Sunday, April 10, 2016

Corporate Analytics and Heterogeneous CPU/GPU Clusters

A couple of relatively recent developments point to a new computing paradigm potentially making impact on corporate IT environment:

  • the rise of GPU capabilities and related frameworks ( Nvidia, AMD chips; CUDA, cuDNN, OpenCL software )
  • well publicised advances in Deep Learning  ( A. Ng was an early proponent of  GPUs in Deep Learning )
  • the Release of Google TensorFlow software ( seamless deployment of Deep Learning algorithms in heterogeneous CPU/GPU/mobile environments )
Some of these developments might eventually trickle down to corporate analytics departments as they push boundaries of what is possible in massive numeric calculation space ( especially in financial modeling/risk/stress testing, instrument pricing etc. ).
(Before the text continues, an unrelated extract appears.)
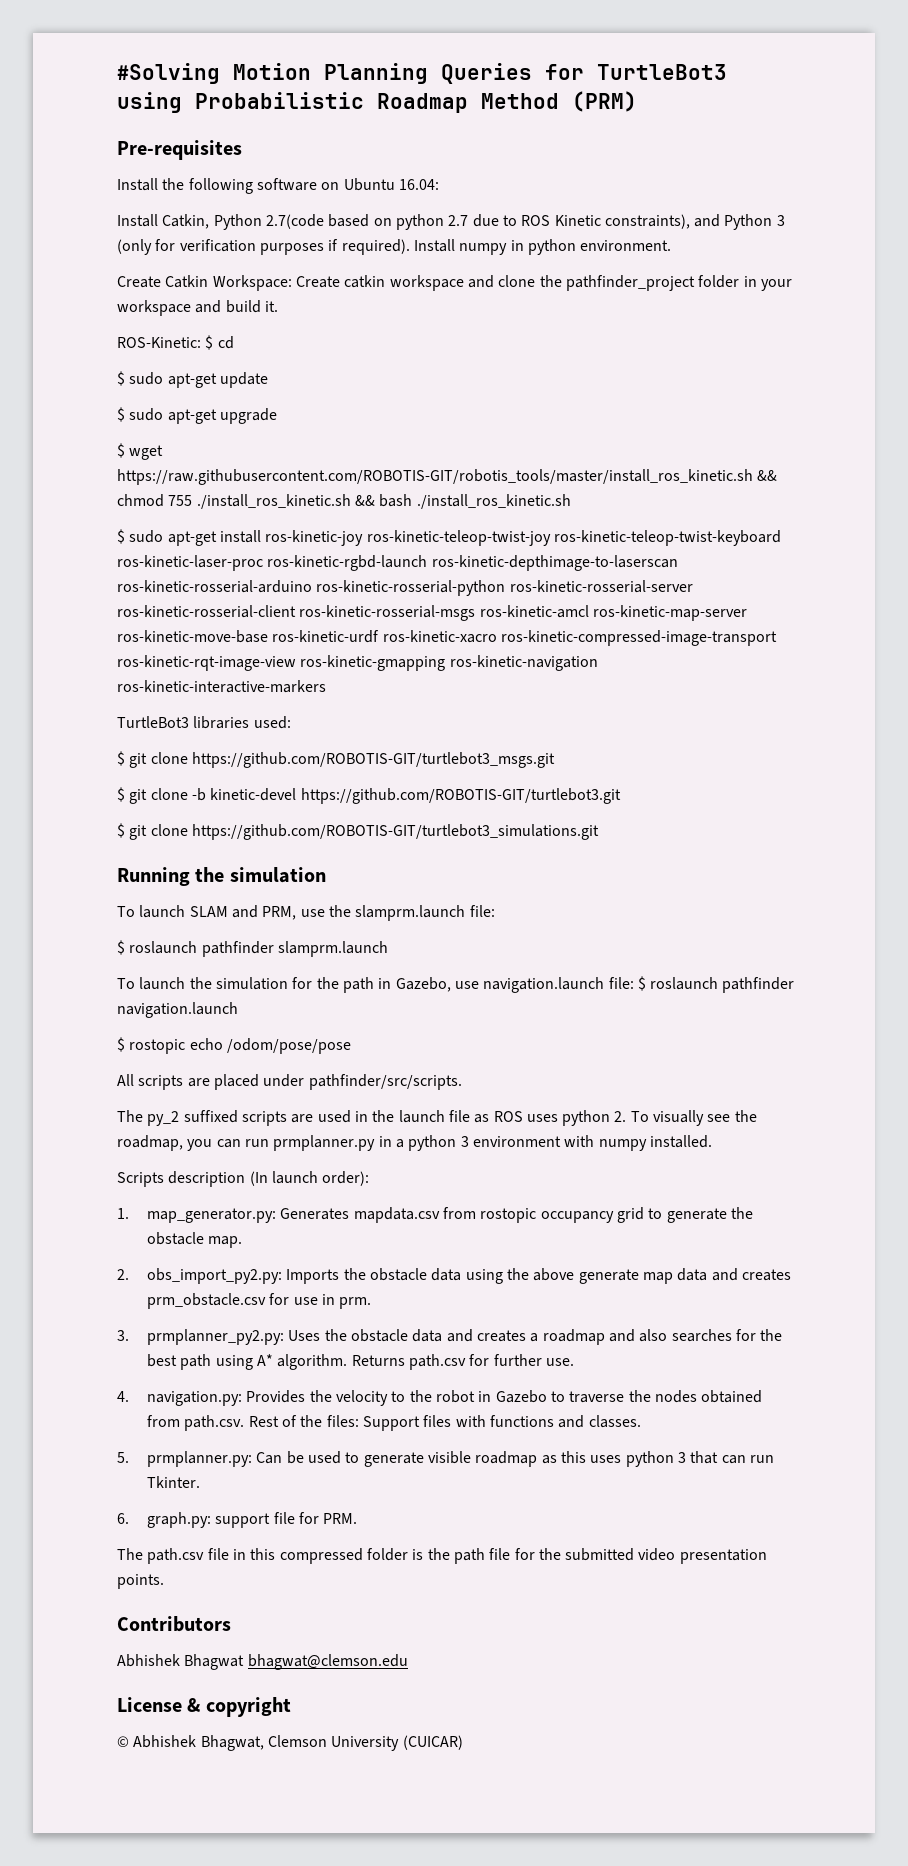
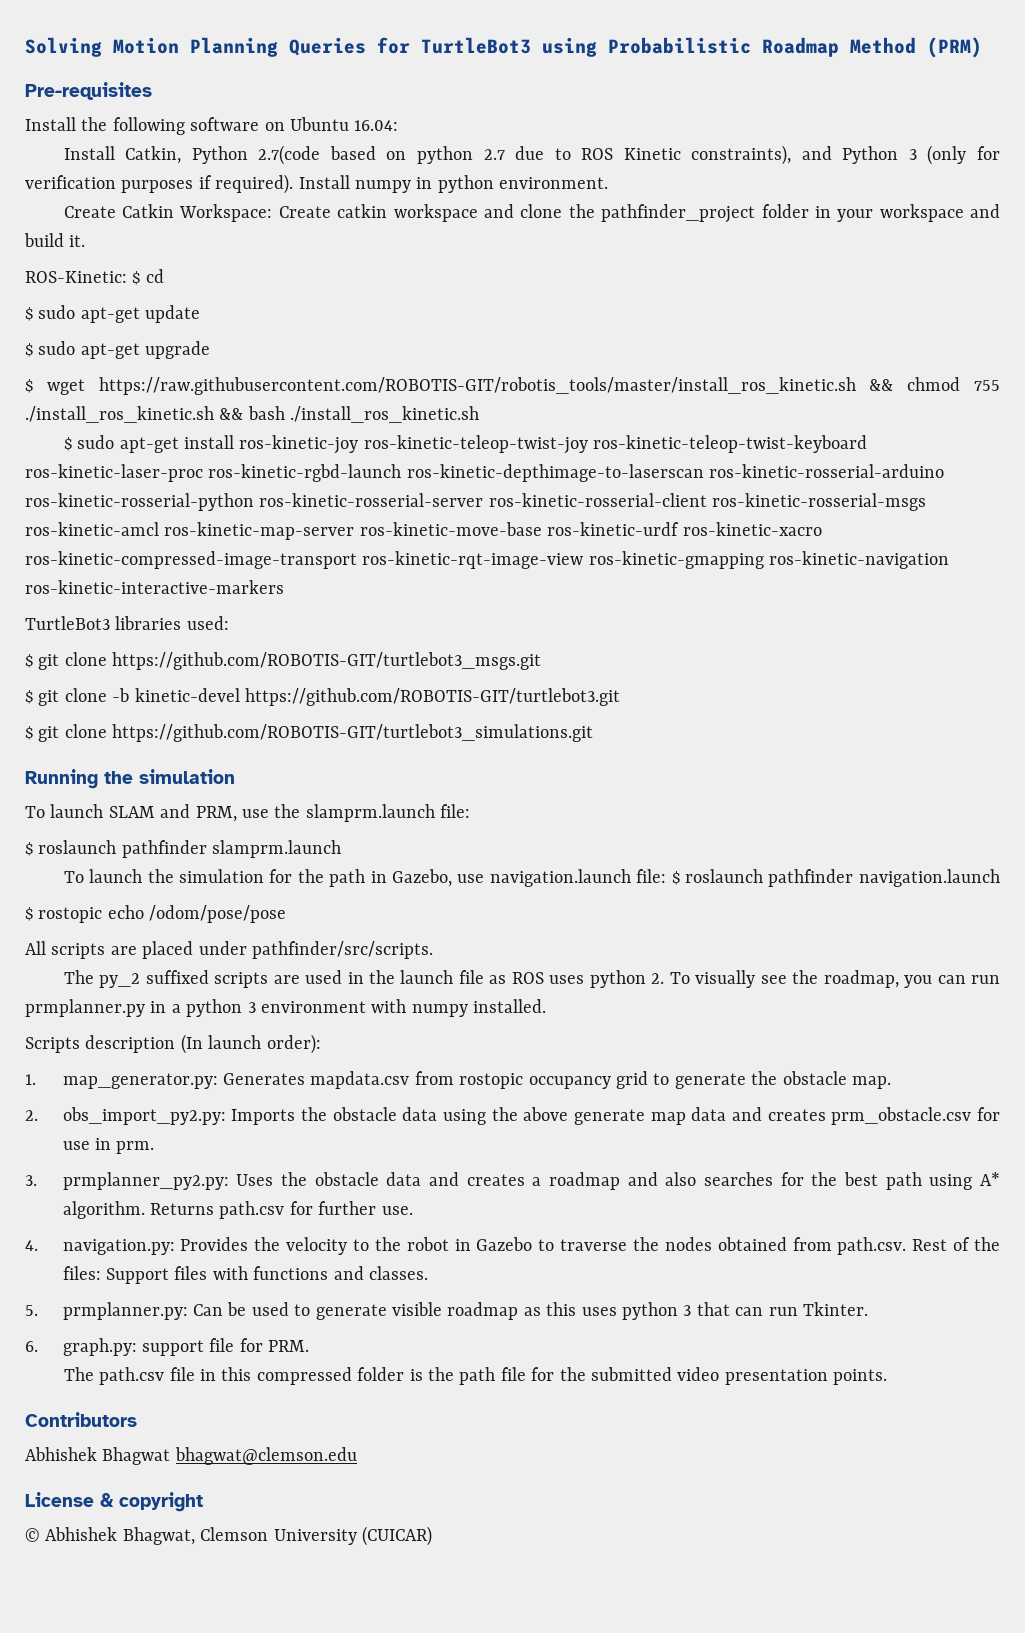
[117,63,220,84] #Solving -> [25,37,102,57] Solving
Financial analytics is well positioned to take advantage of these advances as many risk calculations, for example, are numerically intensive and often embarrassingly parallel ( matrix operations, scanning large volumes of data ). 

GPU's main attraction is the ability to perform instructions in parallel (SIMD, SIMT ). Typically GPU has hundreds of cores on a single chip, as opposed of just a few cores on a standard CPU. GPUs are affordable commodity processors produced in millions for use in gaming computers.
Some of GPU drawbacks are relatively small GPU memory; logic ( branching/control ) capabilities are limited; the need for data movement transfer between CPU and GPU memory in heterogeneous, mixed workload environments.
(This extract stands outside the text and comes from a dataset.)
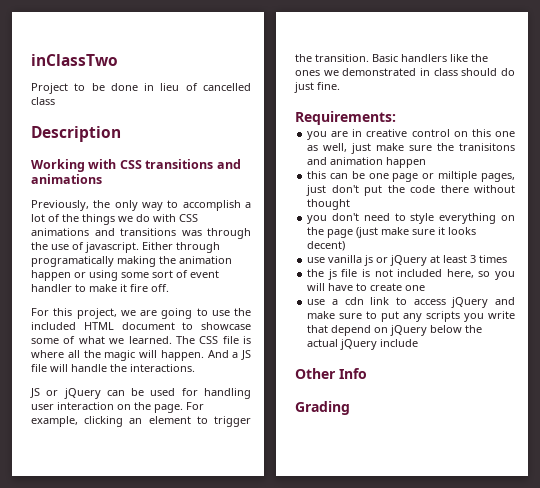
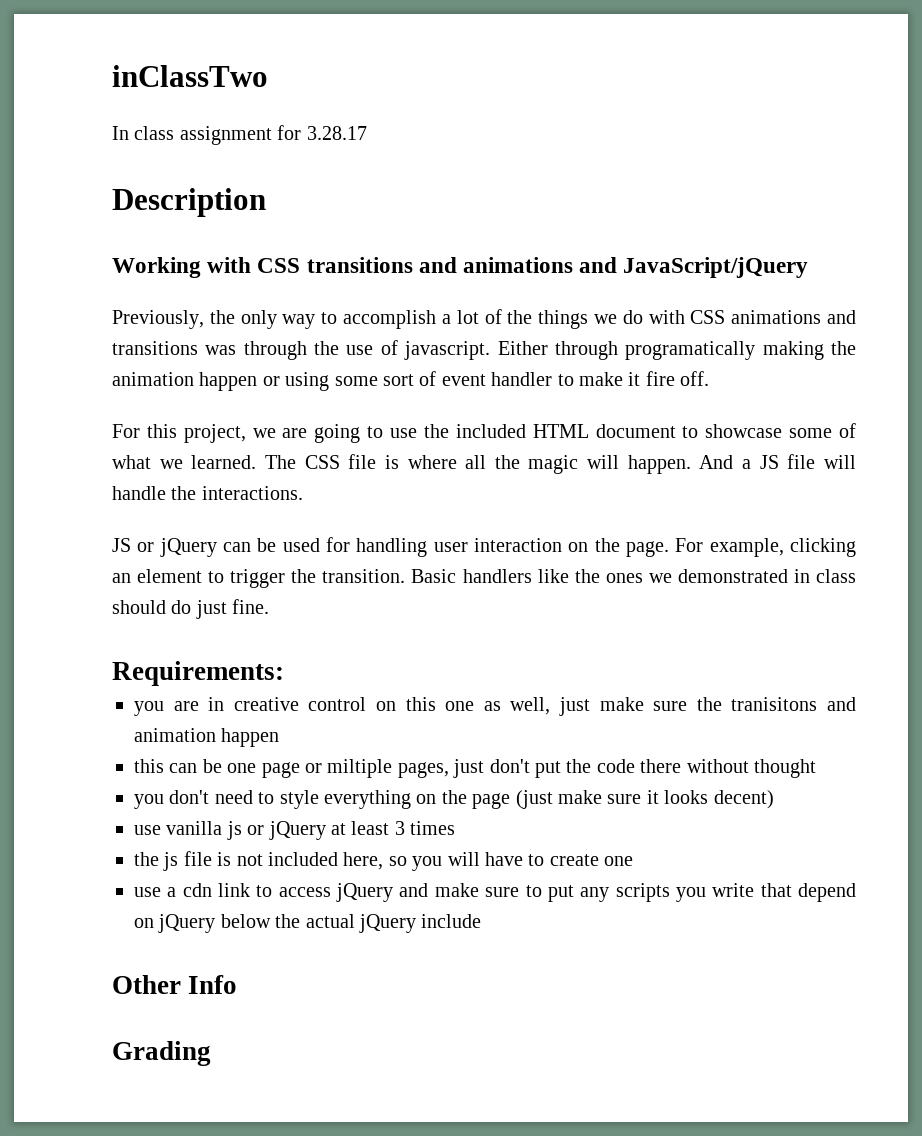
[31,83,251,94] [31,97,55,105] Project to be done in lieu of cancelled class -> [112,125,367,145] In class assignment for 3.28.17
(102, 179) none -> [579,257,809,278] and JavaScript/jQuery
Nvidia CUDA is a proprietary GPGPU ( General Purpose GPU ) API. OpenCL is a framework for writing programs that execute in heterogeneous CPU/GPU environment.

Some elements of a strong activity in Deep Learning area are directly applicable to financial industry  computing needs. For example, Deep Learning algorithms often involve executing large matrix operations or solving differential equations using stochastic gradient descent -  a common occurence in financial industry numerical calculations.

Deep Learning frameworks like Caffe ( single node ), Theano, as well as Google's TensorFlows are able to take advantage of both CPUs and GPUs ( they use CUDA or OpenCL for low level activities ). Google has TensorFlow framework (  single node version was open sourced in November of 2015 ).  Spark eco system is developing frameworks like SparkNet, CaffeonSpark that make it possible to execute Deep Learning algorithms in heterogeneous CPU/GPU environments.

Core Spark project announced that it might utilize OpenCL to better take advantage of GPU capabilities.

Here is speedup achieved with HeteroSpark with mixed CPU/GPU cluster:

Last but not least, Facebook released design for the Big Sur - 8 GPU card server with configurable PCI paths with intra-node parallelism. Nvidia announced DGX-1, 170 teraflop, $130,000 monster - a supercomputer in a box. Such designs might denote a shift to configurations with smaller number of more powerful servers.